EXERCISE — In the forum thread about NGO jobs in Johannesburg, what permit does Mimik say they are waiting for?

SUPPLIED TEXT —
*** Begin section ***

# Jobs in NGO- Johannesburg



## Mimik (Aug 15, 2011)

Hi

I will be moving to Jnb, and have not yet secured a job. Would anyone be able to sign post me any websites or agencies that would be of use. Have always worked with NGO....

Thanks so much

Mi


----------



## Johanna (Apr 13, 2009)

Mimik said:


> Hi
> 
> I will be moving to Jnb, and have not yet secured a job. Would anyone be able to sign post me any websites or agencies that would be of use. Have always worked with NGO....
> 
> ...


What sort of work? Social work , nursing, teaching ?

Are you allowed to work in SA?


----------



## Mimik (Aug 15, 2011)

hi Johanna 

project management/co=ordinator/worker in substance misuse, mental health, young people, domestic violence, equality......

I am awaiting my permanent residence permit(which will give me dual nationality)

thanks


----------



## Johanna (Apr 13, 2009)

Mimik said:


> hi Johanna
> 
> project management/co=ordinator/worker in substance misuse, mental health, young people, domestic violence, equality......
> 
> ...


Hi I hope the following helps:

Find Jobs in NGO and Non-Profit Associations in South Africa | Jobs.co.za - South Africa's Job Portal | Browse Jobs by Industry in SA


----------



## Mimik (Aug 15, 2011)

thanks


----------



## mohana.dam (Jun 6, 2012)

Hey guys!

Just saw ur posts. Wanted to add that I too am shifting to joh. My husband's goin there on work permit. I have applied for dependent from India. I went mad searching for vacancies in NGOs. Nothing except one of two were important info. Please help. However, I have no experience in NGO work, but have in journalism where I used to work with NGOs on social issues. Please suggest how to go about it. Also do i need a work permit before i apply??? but they wnt issue one unless i have a job. catch 22 situation. !!!!


----------

*** End section ***

DATA PROVIDED —
*** Begin section ***

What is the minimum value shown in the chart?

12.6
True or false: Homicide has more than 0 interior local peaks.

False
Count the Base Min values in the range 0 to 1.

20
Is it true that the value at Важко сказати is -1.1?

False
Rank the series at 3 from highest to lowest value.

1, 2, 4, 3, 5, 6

*** End section ***
*** Begin section ***

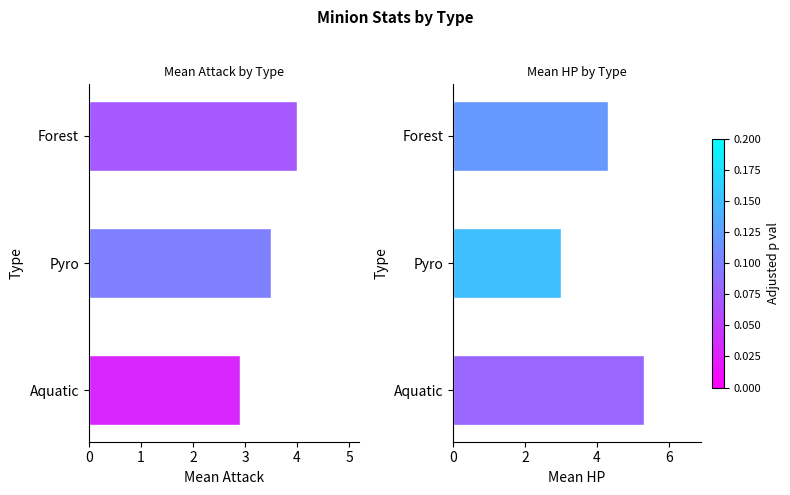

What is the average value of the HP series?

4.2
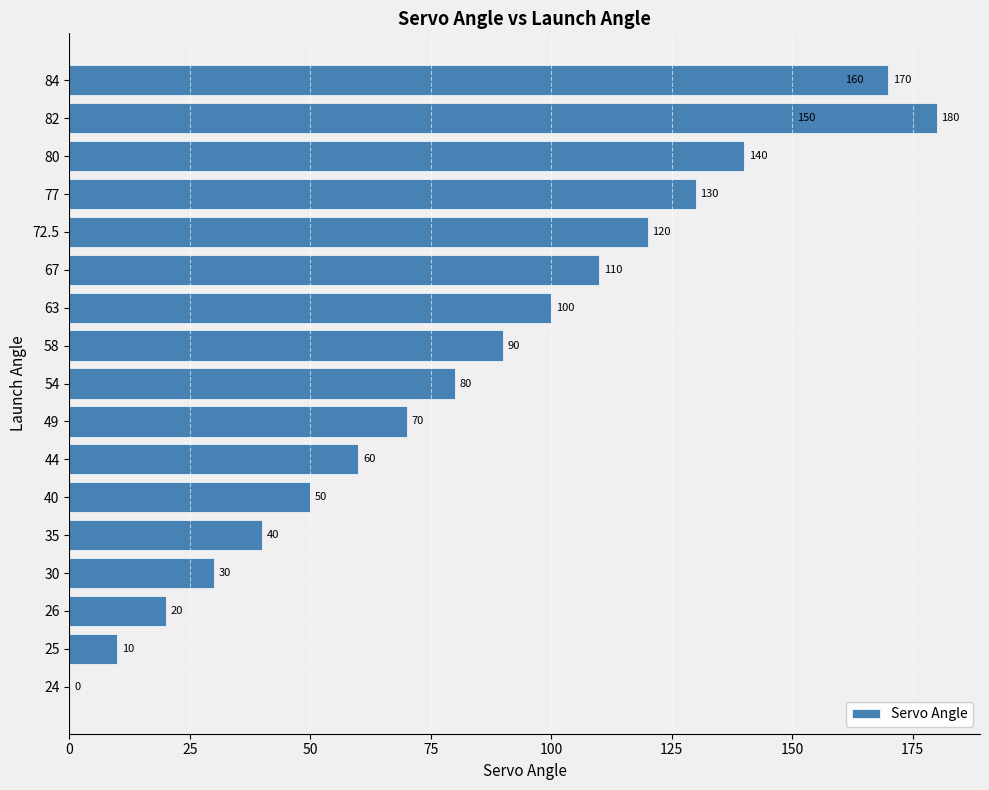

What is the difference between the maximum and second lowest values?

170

*** End section ***
*** Begin section ***

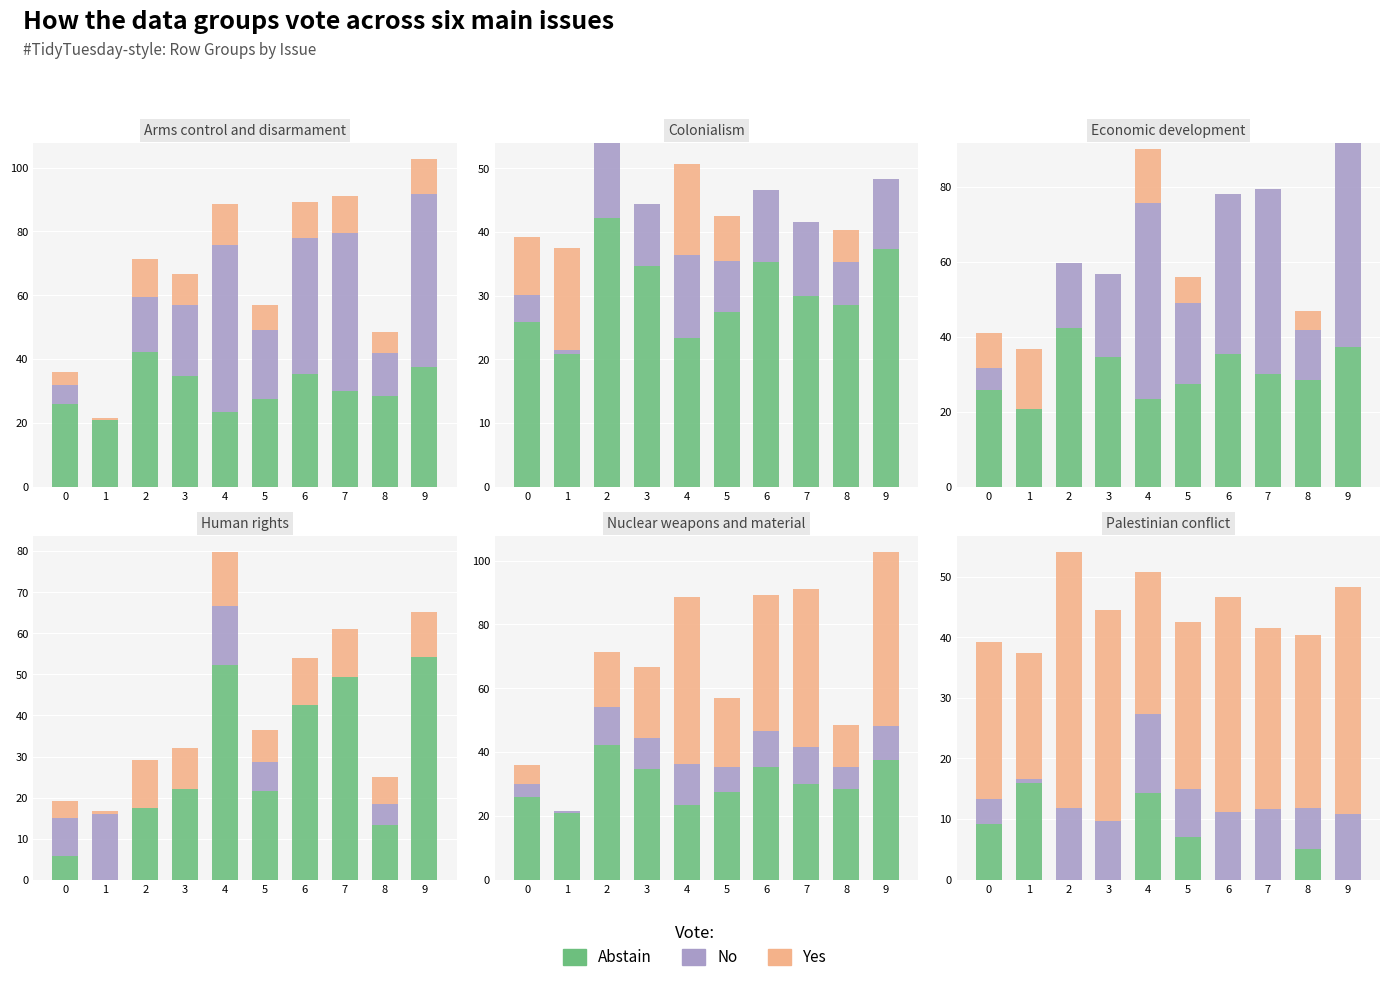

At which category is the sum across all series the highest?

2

*** End section ***

PROBLEM SOLUTION — A permanent residence permit, which will give Mimik dual nationality.